(WHAT YOU ARE ASKED TO DO): Emit the entire listing verbatim.
** RECORDS TO USE follows **
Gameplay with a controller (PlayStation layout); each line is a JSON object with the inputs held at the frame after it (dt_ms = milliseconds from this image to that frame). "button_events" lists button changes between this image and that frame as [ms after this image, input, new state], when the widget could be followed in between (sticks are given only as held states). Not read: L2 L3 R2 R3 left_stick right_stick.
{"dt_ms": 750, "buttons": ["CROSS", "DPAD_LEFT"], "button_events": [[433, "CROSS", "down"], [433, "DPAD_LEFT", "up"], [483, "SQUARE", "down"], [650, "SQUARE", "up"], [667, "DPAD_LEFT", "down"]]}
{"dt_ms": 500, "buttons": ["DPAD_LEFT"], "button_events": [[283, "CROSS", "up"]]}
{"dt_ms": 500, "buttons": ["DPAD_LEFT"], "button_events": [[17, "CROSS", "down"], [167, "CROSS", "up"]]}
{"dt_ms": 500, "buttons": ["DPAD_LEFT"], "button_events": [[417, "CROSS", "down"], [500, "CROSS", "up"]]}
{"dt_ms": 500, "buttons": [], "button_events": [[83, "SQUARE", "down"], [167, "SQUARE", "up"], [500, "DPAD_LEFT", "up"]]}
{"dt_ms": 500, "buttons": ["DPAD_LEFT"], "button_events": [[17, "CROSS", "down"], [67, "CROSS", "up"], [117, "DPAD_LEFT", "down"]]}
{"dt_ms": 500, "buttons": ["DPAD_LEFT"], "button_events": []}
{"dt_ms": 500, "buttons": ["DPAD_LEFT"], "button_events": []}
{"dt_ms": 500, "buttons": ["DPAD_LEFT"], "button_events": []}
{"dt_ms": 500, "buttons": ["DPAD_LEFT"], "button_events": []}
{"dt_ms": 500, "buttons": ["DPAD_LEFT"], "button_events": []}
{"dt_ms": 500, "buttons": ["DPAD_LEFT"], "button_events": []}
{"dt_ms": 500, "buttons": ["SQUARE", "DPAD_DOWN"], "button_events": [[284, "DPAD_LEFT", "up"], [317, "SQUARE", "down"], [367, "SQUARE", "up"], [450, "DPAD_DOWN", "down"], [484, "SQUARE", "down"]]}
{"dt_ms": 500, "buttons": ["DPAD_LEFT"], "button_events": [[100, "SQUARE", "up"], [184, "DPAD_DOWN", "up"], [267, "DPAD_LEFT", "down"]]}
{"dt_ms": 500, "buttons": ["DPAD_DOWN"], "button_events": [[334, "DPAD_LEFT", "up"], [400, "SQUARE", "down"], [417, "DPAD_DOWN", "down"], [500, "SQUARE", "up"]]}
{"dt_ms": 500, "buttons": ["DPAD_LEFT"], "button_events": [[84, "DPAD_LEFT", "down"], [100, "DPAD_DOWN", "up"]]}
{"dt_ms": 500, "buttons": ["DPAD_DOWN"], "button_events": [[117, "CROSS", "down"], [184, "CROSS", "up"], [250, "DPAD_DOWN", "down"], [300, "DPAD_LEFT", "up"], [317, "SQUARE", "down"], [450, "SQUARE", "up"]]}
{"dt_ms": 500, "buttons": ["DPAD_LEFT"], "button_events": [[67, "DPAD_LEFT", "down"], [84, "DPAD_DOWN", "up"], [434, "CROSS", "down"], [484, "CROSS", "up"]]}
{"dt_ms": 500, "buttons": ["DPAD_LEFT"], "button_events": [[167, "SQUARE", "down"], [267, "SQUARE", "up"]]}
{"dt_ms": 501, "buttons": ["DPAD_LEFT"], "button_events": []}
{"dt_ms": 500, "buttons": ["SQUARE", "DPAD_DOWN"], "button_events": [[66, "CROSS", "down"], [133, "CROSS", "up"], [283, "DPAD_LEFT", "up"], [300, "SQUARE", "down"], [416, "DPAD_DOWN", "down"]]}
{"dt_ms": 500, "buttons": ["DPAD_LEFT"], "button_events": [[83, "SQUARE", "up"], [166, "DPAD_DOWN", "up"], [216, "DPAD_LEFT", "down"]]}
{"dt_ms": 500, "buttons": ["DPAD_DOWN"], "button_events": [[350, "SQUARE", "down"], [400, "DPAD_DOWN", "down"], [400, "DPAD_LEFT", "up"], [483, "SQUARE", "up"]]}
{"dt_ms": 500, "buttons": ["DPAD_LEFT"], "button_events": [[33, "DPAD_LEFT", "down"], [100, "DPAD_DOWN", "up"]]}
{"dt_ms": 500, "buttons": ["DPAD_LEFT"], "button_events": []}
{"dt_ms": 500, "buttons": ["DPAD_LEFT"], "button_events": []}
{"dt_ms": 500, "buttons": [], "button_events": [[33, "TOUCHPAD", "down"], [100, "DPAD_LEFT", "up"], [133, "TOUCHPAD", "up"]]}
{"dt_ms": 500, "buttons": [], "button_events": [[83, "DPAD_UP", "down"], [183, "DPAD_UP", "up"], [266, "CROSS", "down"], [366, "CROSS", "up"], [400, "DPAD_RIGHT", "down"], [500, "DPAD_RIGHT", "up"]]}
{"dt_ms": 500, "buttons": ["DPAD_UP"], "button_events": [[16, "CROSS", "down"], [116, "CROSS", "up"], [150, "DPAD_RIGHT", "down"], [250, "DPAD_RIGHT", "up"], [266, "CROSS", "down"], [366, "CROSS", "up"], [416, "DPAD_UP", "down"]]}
** End of RECORDS TO USE **
(SOLUTION TO THIS EXERCISE):
Gameplay with a controller (PlayStation layout); each line is a JSON object with the inputs held at the frame after it (dt_ms = milliseconds from this image to that frame). "button_events" lists button changes between this image and that frame as [ms after this image, input, new state], when the widget could be followed in between (sticks are given only as held states). Not read: L2 L3 R2 R3 left_stick right_stick.
{"dt_ms": 750, "buttons": ["CROSS", "DPAD_LEFT"], "button_events": [[433, "CROSS", "down"], [433, "DPAD_LEFT", "up"], [483, "SQUARE", "down"], [650, "SQUARE", "up"], [667, "DPAD_LEFT", "down"]]}
{"dt_ms": 500, "buttons": ["DPAD_LEFT"], "button_events": [[283, "CROSS", "up"]]}
{"dt_ms": 500, "buttons": ["DPAD_LEFT"], "button_events": [[17, "CROSS", "down"], [167, "CROSS", "up"]]}
{"dt_ms": 500, "buttons": ["DPAD_LEFT"], "button_events": [[417, "CROSS", "down"], [500, "CROSS", "up"]]}
{"dt_ms": 500, "buttons": [], "button_events": [[83, "SQUARE", "down"], [167, "SQUARE", "up"], [500, "DPAD_LEFT", "up"]]}
{"dt_ms": 500, "buttons": ["DPAD_LEFT"], "button_events": [[17, "CROSS", "down"], [67, "CROSS", "up"], [117, "DPAD_LEFT", "down"]]}
{"dt_ms": 500, "buttons": ["DPAD_LEFT"], "button_events": []}
{"dt_ms": 500, "buttons": ["DPAD_LEFT"], "button_events": []}
{"dt_ms": 500, "buttons": ["DPAD_LEFT"], "button_events": []}
{"dt_ms": 500, "buttons": ["DPAD_LEFT"], "button_events": []}
{"dt_ms": 500, "buttons": ["DPAD_LEFT"], "button_events": []}
{"dt_ms": 500, "buttons": ["DPAD_LEFT"], "button_events": []}
{"dt_ms": 500, "buttons": ["SQUARE", "DPAD_DOWN"], "button_events": [[284, "DPAD_LEFT", "up"], [317, "SQUARE", "down"], [367, "SQUARE", "up"], [450, "DPAD_DOWN", "down"], [484, "SQUARE", "down"]]}
{"dt_ms": 500, "buttons": ["DPAD_LEFT"], "button_events": [[100, "SQUARE", "up"], [184, "DPAD_DOWN", "up"], [267, "DPAD_LEFT", "down"]]}
{"dt_ms": 500, "buttons": ["DPAD_DOWN"], "button_events": [[334, "DPAD_LEFT", "up"], [400, "SQUARE", "down"], [417, "DPAD_DOWN", "down"], [500, "SQUARE", "up"]]}
{"dt_ms": 500, "buttons": ["DPAD_LEFT"], "button_events": [[84, "DPAD_LEFT", "down"], [100, "DPAD_DOWN", "up"]]}
{"dt_ms": 500, "buttons": ["DPAD_DOWN"], "button_events": [[117, "CROSS", "down"], [184, "CROSS", "up"], [250, "DPAD_DOWN", "down"], [300, "DPAD_LEFT", "up"], [317, "SQUARE", "down"], [450, "SQUARE", "up"]]}
{"dt_ms": 500, "buttons": ["DPAD_LEFT"], "button_events": [[67, "DPAD_LEFT", "down"], [84, "DPAD_DOWN", "up"], [434, "CROSS", "down"], [484, "CROSS", "up"]]}
{"dt_ms": 500, "buttons": ["DPAD_LEFT"], "button_events": [[167, "SQUARE", "down"], [267, "SQUARE", "up"]]}
{"dt_ms": 501, "buttons": ["DPAD_LEFT"], "button_events": []}
{"dt_ms": 500, "buttons": ["SQUARE", "DPAD_DOWN"], "button_events": [[66, "CROSS", "down"], [133, "CROSS", "up"], [283, "DPAD_LEFT", "up"], [300, "SQUARE", "down"], [416, "DPAD_DOWN", "down"]]}
{"dt_ms": 500, "buttons": ["DPAD_LEFT"], "button_events": [[83, "SQUARE", "up"], [166, "DPAD_DOWN", "up"], [216, "DPAD_LEFT", "down"]]}
{"dt_ms": 500, "buttons": ["DPAD_DOWN"], "button_events": [[350, "SQUARE", "down"], [400, "DPAD_DOWN", "down"], [400, "DPAD_LEFT", "up"], [483, "SQUARE", "up"]]}
{"dt_ms": 500, "buttons": ["DPAD_LEFT"], "button_events": [[33, "DPAD_LEFT", "down"], [100, "DPAD_DOWN", "up"]]}
{"dt_ms": 500, "buttons": ["DPAD_LEFT"], "button_events": []}
{"dt_ms": 500, "buttons": ["DPAD_LEFT"], "button_events": []}
{"dt_ms": 500, "buttons": [], "button_events": [[33, "TOUCHPAD", "down"], [100, "DPAD_LEFT", "up"], [133, "TOUCHPAD", "up"]]}
{"dt_ms": 500, "buttons": [], "button_events": [[83, "DPAD_UP", "down"], [183, "DPAD_UP", "up"], [266, "CROSS", "down"], [366, "CROSS", "up"], [400, "DPAD_RIGHT", "down"], [500, "DPAD_RIGHT", "up"]]}
{"dt_ms": 500, "buttons": ["DPAD_UP"], "button_events": [[16, "CROSS", "down"], [116, "CROSS", "up"], [150, "DPAD_RIGHT", "down"], [250, "DPAD_RIGHT", "up"], [266, "CROSS", "down"], [366, "CROSS", "up"], [416, "DPAD_UP", "down"]]}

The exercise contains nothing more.